=== PROBLEM TO SOLVE ===
Reproduce the naming lines for every item below, word for word, from kingdom through common name. Leave the pictures out of your answer.

=== DATA SUPPLIED ===
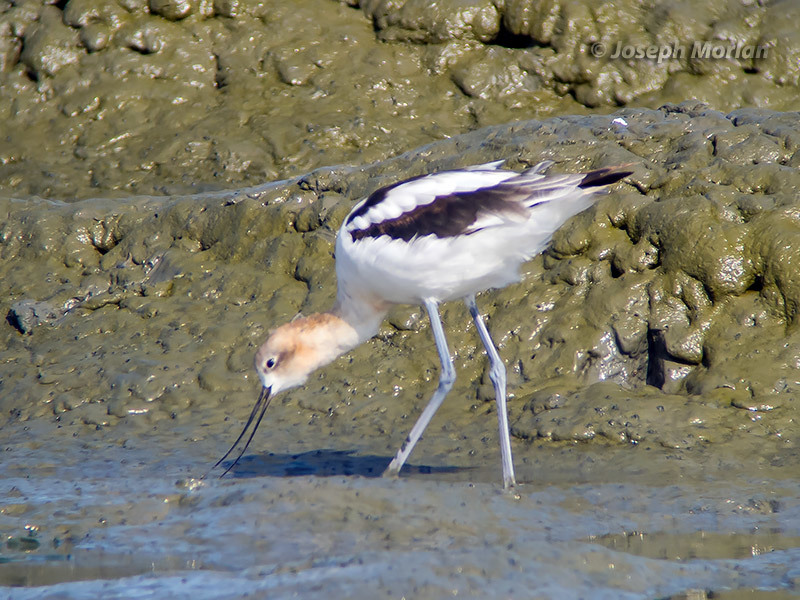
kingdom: Animalia
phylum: Chordata
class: Aves
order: Charadriiformes
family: Recurvirostridae
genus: Recurvirostra
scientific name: Recurvirostra americana
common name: American avocet
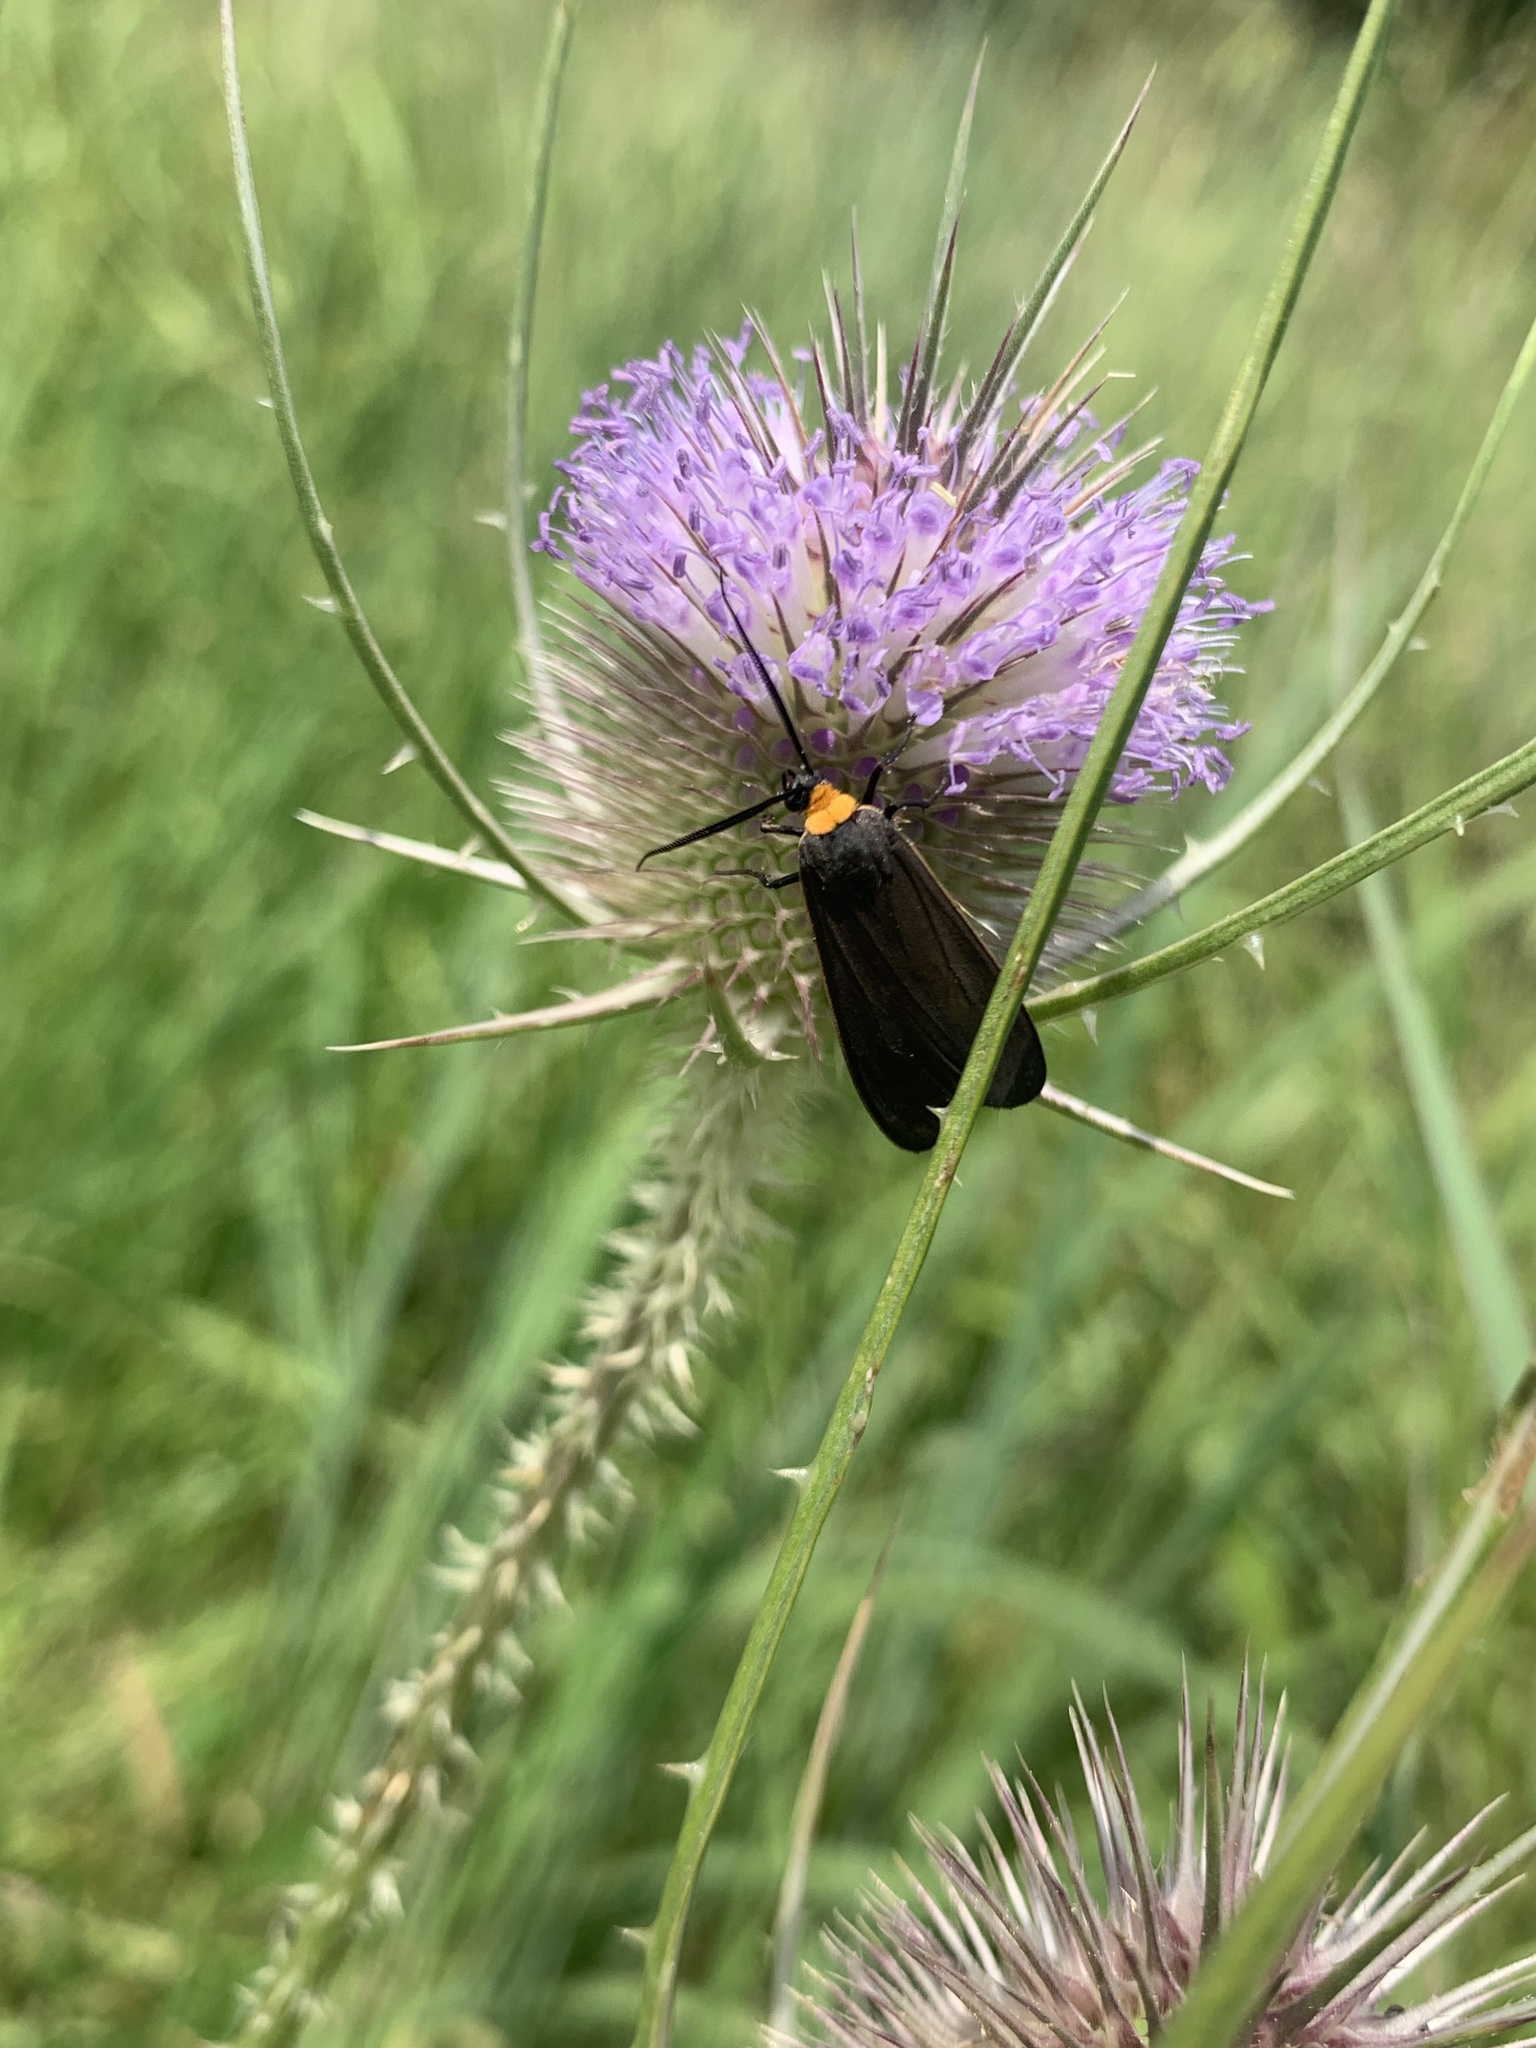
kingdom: Animalia
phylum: Arthropoda
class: Insecta
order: Lepidoptera
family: Erebidae
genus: Cisseps
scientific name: Cisseps fulvicollis
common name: Yellow-collared scape moth
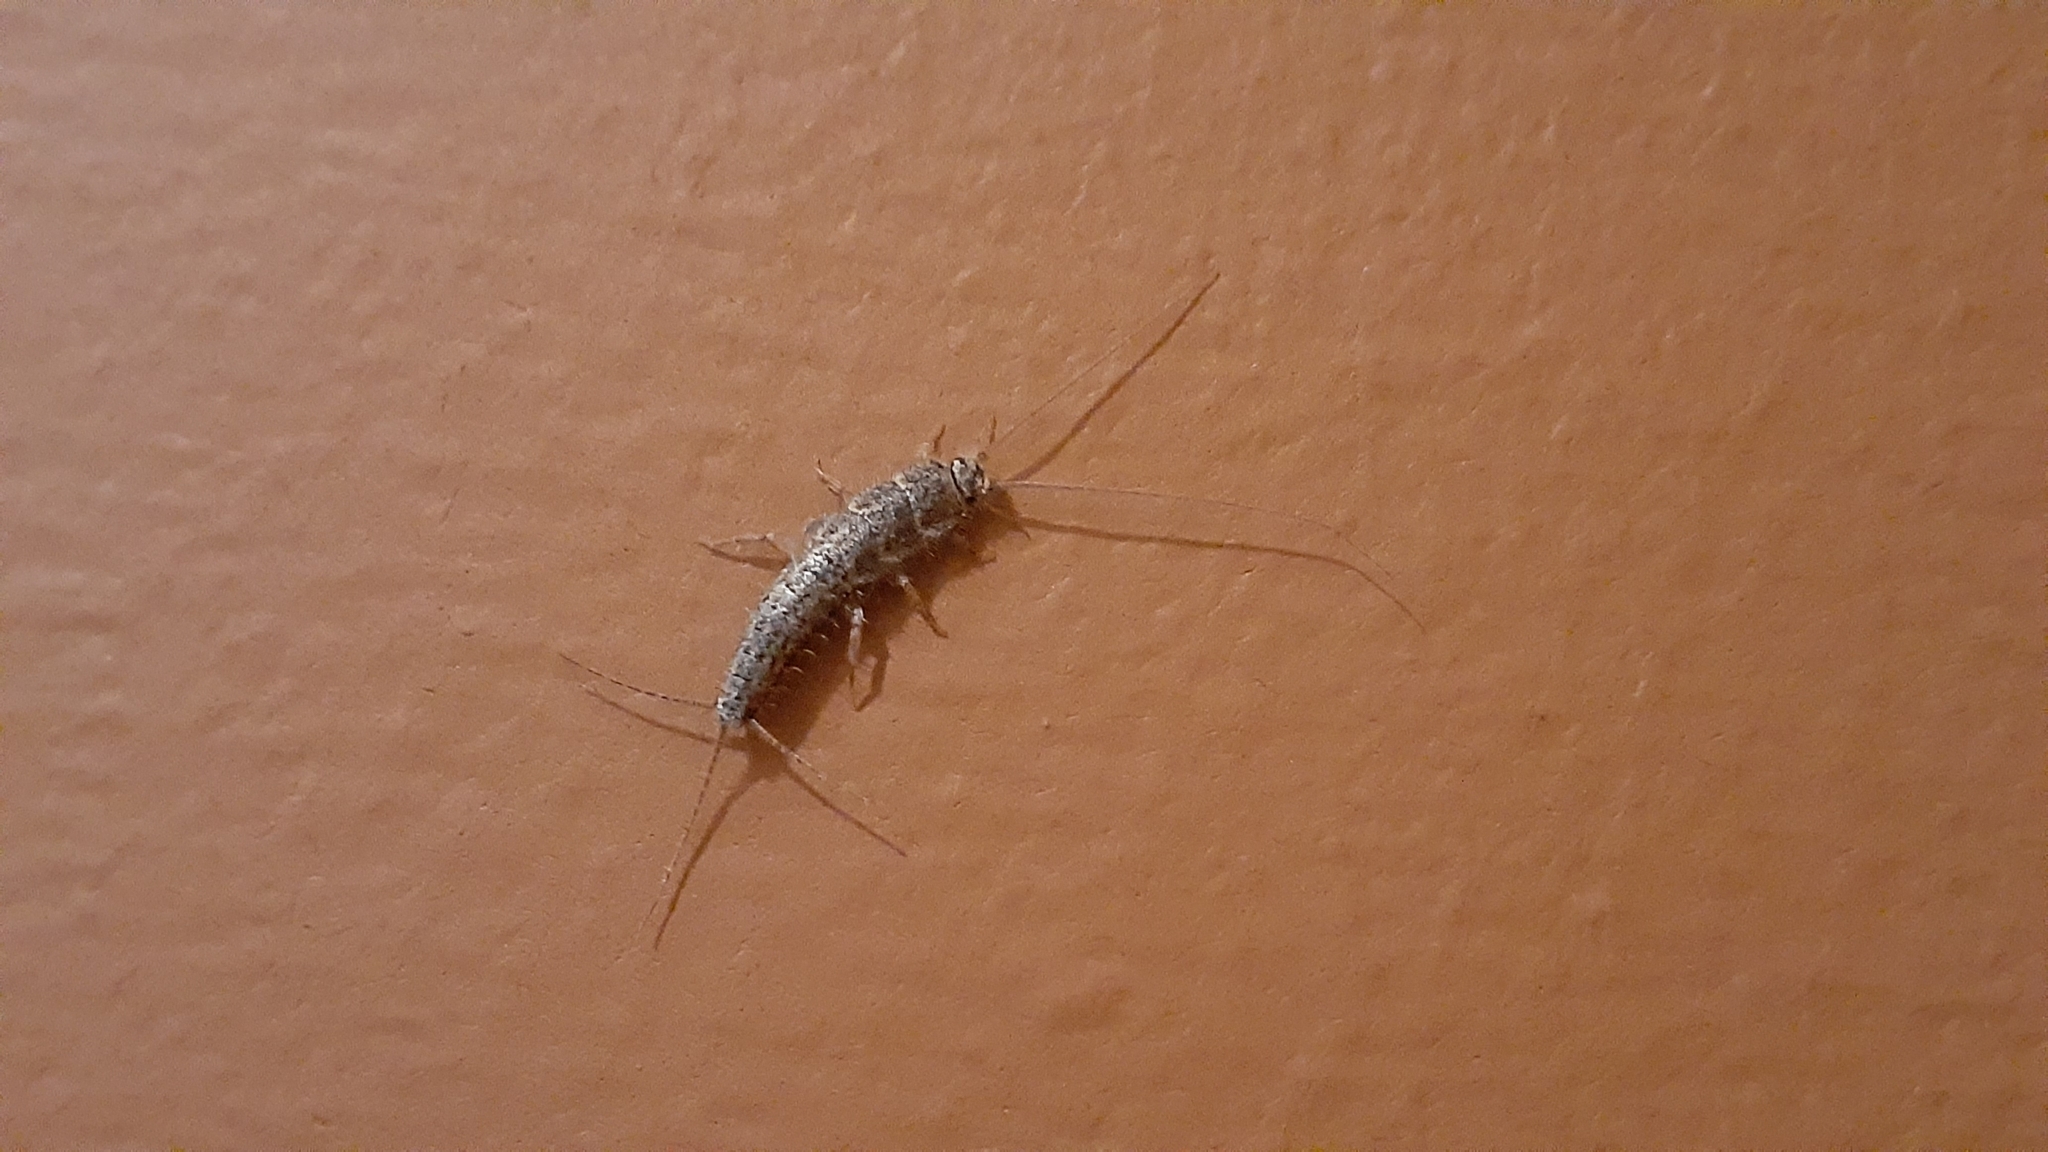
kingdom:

=== EXERCISE SOLUTION ===
kingdom: Animalia
phylum: Chordata
class: Aves
order: Charadriiformes
family: Recurvirostridae
genus: Recurvirostra
scientific name: Recurvirostra americana
common name: American avocet
kingdom: Animalia
phylum: Arthropoda
class: Insecta
order: Lepidoptera
family: Erebidae
genus: Cisseps
scientific name: Cisseps fulvicollis
common name: Yellow-collared scape moth
kingdom:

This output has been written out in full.